I agree. It's great to see more activity happen in this corner of Centretown—and on Bronson Avenue, no less!


  1. This is great news!

    I wonder what kind of barrier needs to be in place between the raised garden beds and contaminated soil, since both contaminants and roots can travel.

    I work on Bronson (same building as Just Food), am involved with re-Cycles, and live in the area, so I often pass by/think about this lot. There was talk of using it for bike polo at one point!

  2. I heard that the gas station lot contamination has spread under adjacent properties. All properties must be remediated at once, to prevent the pollution from just spreading out again. But one property owner doesn't want his driveway dug up and so refuses to permit the remediation to the whole lot remains unclean and unsellable.
    As for the garden beds, have the promoters of that considered those large oval bins used for watering cattle and horses? They are cheap, easy to relocate, good looking, and can be put in place in just days. Ask the neighbors to dump their compost in for a while, then top up with topsoil. Or fill them completely with bales of hay, plant in the hay (works great!) and let the hay rot over the year while the plants grow.
    -Eric Darwin, WestSideAction

  3. I've certainly joked about having bike polo next to the re-Cycles shop (I'm the Coordinator there). Since we sell used parts I surmised that if bike polo happened on the vacant lot we could just open a pick-up window for replacement parts to be sold on the fly. ;)

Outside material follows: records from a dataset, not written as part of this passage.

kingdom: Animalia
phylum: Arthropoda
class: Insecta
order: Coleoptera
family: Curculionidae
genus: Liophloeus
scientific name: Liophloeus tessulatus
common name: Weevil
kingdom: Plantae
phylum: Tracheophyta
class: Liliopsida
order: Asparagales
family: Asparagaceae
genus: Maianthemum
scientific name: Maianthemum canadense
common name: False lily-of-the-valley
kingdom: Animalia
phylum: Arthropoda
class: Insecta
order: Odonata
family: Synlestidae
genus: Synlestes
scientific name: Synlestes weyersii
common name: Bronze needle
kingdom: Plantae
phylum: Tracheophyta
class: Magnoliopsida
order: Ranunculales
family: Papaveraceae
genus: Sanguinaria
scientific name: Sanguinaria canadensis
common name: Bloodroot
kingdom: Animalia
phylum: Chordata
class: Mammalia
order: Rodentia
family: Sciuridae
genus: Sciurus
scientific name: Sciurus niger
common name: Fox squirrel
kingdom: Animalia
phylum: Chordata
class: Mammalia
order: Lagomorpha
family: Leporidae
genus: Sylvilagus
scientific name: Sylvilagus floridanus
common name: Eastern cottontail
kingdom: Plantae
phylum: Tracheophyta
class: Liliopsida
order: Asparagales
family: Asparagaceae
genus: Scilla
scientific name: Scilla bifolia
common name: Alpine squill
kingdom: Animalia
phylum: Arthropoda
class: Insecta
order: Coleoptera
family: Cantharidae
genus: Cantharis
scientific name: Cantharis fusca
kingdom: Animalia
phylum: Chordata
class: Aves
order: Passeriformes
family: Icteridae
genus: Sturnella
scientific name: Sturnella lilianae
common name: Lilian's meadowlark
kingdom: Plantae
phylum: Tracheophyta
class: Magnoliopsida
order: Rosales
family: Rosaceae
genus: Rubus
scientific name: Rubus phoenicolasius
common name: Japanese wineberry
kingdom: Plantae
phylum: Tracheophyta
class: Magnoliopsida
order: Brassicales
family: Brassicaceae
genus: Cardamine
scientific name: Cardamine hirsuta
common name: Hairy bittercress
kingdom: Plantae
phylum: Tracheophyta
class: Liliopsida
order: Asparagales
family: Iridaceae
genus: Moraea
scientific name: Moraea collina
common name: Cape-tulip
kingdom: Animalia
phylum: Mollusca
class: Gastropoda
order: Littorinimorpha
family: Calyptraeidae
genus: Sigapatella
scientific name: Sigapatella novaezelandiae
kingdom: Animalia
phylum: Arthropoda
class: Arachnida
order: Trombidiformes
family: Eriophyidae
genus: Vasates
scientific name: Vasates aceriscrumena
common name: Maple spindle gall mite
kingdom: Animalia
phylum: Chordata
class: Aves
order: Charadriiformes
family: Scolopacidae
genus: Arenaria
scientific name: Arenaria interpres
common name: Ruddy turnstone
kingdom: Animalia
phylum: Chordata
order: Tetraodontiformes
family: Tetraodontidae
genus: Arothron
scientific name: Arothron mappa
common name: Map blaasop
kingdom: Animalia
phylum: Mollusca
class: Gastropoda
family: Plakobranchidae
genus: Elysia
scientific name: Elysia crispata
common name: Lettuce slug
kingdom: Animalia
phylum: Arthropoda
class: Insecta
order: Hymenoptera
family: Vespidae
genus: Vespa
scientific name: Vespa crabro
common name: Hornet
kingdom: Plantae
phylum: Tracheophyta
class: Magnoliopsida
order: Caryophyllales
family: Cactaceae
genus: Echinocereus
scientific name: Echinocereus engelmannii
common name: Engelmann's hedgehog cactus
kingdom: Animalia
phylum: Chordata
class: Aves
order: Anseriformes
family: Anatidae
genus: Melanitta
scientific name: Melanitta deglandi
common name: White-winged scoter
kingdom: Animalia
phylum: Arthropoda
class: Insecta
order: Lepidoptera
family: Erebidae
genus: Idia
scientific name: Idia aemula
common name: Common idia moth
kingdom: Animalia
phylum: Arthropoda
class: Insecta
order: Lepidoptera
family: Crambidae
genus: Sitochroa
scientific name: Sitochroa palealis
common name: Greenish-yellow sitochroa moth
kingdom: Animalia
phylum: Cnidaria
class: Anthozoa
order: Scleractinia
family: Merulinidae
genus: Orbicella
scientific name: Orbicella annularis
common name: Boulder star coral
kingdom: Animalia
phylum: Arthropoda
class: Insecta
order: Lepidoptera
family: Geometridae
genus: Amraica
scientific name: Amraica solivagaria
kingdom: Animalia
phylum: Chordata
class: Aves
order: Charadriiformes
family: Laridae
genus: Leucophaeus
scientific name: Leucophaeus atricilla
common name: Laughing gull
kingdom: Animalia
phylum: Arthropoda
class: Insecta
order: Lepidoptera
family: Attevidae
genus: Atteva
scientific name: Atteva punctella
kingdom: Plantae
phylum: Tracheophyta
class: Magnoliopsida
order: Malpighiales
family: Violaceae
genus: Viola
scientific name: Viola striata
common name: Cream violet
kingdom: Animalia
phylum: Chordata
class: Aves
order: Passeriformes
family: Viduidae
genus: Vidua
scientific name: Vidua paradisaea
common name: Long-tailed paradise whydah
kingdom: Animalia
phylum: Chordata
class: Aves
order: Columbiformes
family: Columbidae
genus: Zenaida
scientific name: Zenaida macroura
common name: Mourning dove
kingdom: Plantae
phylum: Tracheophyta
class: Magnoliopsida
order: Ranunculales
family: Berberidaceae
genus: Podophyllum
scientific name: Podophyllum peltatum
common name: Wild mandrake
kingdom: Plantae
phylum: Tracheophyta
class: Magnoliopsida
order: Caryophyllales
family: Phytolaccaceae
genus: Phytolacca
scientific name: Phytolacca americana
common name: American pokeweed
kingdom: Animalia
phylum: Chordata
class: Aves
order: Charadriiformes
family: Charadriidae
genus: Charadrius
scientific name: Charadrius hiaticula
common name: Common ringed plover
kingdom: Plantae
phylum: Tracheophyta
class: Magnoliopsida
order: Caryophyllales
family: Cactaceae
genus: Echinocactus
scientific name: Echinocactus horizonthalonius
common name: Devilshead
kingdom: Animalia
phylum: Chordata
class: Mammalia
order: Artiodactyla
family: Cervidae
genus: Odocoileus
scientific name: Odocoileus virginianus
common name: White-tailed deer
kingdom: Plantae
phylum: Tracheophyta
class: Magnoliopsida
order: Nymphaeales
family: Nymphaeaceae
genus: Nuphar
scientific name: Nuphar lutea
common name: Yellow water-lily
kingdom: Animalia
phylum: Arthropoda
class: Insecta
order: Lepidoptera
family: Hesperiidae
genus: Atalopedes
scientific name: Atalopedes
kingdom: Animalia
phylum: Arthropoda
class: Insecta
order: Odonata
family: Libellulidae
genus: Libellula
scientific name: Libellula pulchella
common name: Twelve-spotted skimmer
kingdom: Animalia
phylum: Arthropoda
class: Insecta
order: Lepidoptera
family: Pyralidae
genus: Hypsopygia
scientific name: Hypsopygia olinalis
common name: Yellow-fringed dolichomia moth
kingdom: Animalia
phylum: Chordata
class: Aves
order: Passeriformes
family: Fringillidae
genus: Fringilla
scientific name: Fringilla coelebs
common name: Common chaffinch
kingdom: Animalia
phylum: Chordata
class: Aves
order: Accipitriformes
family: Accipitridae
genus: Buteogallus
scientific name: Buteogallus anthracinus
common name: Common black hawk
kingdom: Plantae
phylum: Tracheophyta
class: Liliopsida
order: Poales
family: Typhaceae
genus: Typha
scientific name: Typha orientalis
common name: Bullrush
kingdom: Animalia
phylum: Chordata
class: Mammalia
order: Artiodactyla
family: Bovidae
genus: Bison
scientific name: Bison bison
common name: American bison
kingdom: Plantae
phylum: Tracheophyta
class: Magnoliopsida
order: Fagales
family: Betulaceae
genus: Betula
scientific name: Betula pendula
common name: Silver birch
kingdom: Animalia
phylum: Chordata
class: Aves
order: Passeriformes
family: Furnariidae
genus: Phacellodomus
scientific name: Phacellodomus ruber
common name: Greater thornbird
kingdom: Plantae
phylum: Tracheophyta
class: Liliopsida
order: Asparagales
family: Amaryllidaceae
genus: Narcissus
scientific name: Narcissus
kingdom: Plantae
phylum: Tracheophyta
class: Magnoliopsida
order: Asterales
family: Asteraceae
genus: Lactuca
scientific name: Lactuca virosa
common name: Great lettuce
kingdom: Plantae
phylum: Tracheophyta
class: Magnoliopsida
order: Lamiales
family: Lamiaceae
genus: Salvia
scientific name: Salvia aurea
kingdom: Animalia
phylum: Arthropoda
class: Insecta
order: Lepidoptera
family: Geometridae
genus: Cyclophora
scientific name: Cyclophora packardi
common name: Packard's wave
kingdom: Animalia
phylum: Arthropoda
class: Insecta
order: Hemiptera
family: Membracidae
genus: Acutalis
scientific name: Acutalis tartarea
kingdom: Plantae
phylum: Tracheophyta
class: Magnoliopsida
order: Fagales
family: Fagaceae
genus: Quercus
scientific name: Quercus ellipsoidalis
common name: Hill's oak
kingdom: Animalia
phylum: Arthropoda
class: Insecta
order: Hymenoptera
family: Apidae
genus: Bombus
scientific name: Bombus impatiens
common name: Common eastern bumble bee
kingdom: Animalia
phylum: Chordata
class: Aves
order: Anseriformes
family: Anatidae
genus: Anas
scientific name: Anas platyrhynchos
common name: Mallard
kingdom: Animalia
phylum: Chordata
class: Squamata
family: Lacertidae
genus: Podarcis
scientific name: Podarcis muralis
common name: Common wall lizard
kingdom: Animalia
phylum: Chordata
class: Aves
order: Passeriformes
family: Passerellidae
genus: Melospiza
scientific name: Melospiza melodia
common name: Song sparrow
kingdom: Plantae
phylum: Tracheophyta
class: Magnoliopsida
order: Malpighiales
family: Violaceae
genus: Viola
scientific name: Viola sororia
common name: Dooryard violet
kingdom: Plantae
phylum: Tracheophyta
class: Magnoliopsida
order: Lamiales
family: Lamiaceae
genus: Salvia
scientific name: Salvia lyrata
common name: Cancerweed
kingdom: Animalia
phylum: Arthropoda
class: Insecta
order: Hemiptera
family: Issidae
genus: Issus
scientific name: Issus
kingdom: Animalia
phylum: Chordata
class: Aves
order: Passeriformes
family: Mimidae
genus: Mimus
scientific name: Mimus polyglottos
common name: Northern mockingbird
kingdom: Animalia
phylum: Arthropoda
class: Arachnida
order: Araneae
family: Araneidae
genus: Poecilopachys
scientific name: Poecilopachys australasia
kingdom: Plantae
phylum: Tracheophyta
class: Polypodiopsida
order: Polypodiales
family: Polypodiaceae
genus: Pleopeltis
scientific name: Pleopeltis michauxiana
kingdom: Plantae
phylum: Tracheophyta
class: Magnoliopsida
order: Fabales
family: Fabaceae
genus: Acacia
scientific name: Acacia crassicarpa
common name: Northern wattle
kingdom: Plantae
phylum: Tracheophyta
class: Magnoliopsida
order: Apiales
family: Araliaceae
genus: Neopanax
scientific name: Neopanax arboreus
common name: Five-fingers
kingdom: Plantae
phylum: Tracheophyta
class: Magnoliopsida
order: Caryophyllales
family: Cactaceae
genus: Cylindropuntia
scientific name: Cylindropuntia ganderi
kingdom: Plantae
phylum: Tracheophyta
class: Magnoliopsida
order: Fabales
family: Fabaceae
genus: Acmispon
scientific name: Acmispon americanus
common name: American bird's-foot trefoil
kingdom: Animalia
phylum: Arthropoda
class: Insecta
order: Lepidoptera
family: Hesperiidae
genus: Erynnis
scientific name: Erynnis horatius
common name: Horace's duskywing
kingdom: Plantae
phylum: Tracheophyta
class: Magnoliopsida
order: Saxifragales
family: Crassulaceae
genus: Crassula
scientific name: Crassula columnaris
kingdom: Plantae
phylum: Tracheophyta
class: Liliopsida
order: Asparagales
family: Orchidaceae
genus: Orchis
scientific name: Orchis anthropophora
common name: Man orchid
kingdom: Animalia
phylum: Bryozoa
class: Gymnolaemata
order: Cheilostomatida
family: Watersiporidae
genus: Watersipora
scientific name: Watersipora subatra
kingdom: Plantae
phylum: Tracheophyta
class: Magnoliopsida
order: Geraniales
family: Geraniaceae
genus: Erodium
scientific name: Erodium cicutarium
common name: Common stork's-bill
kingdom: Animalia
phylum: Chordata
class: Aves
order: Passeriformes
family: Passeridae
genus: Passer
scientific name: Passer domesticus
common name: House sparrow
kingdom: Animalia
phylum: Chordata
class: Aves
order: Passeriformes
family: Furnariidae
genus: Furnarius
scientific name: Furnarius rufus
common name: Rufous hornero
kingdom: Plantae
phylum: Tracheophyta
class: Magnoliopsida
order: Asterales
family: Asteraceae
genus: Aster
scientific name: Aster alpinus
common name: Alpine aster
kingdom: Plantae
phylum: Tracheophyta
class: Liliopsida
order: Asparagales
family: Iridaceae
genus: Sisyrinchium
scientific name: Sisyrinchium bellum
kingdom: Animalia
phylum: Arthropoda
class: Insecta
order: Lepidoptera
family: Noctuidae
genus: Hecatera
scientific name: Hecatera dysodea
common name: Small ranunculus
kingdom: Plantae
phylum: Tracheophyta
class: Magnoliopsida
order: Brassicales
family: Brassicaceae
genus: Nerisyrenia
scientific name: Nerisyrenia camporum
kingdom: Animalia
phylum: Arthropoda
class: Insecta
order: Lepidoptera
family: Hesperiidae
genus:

    As for the soil issue, I would not doubt that some has leaked under our building. And the basement (which we do not use) has a bare soil floor... The driveway has some sort of pipe sticking out of it, and the landlord said it was from long ago and connected to the gas station (473 Bronson was built in 1925). I've been told that Imperial spent almost $700,000 removing the old station, and perhaps someone can find out what that entailed in terms of the soil.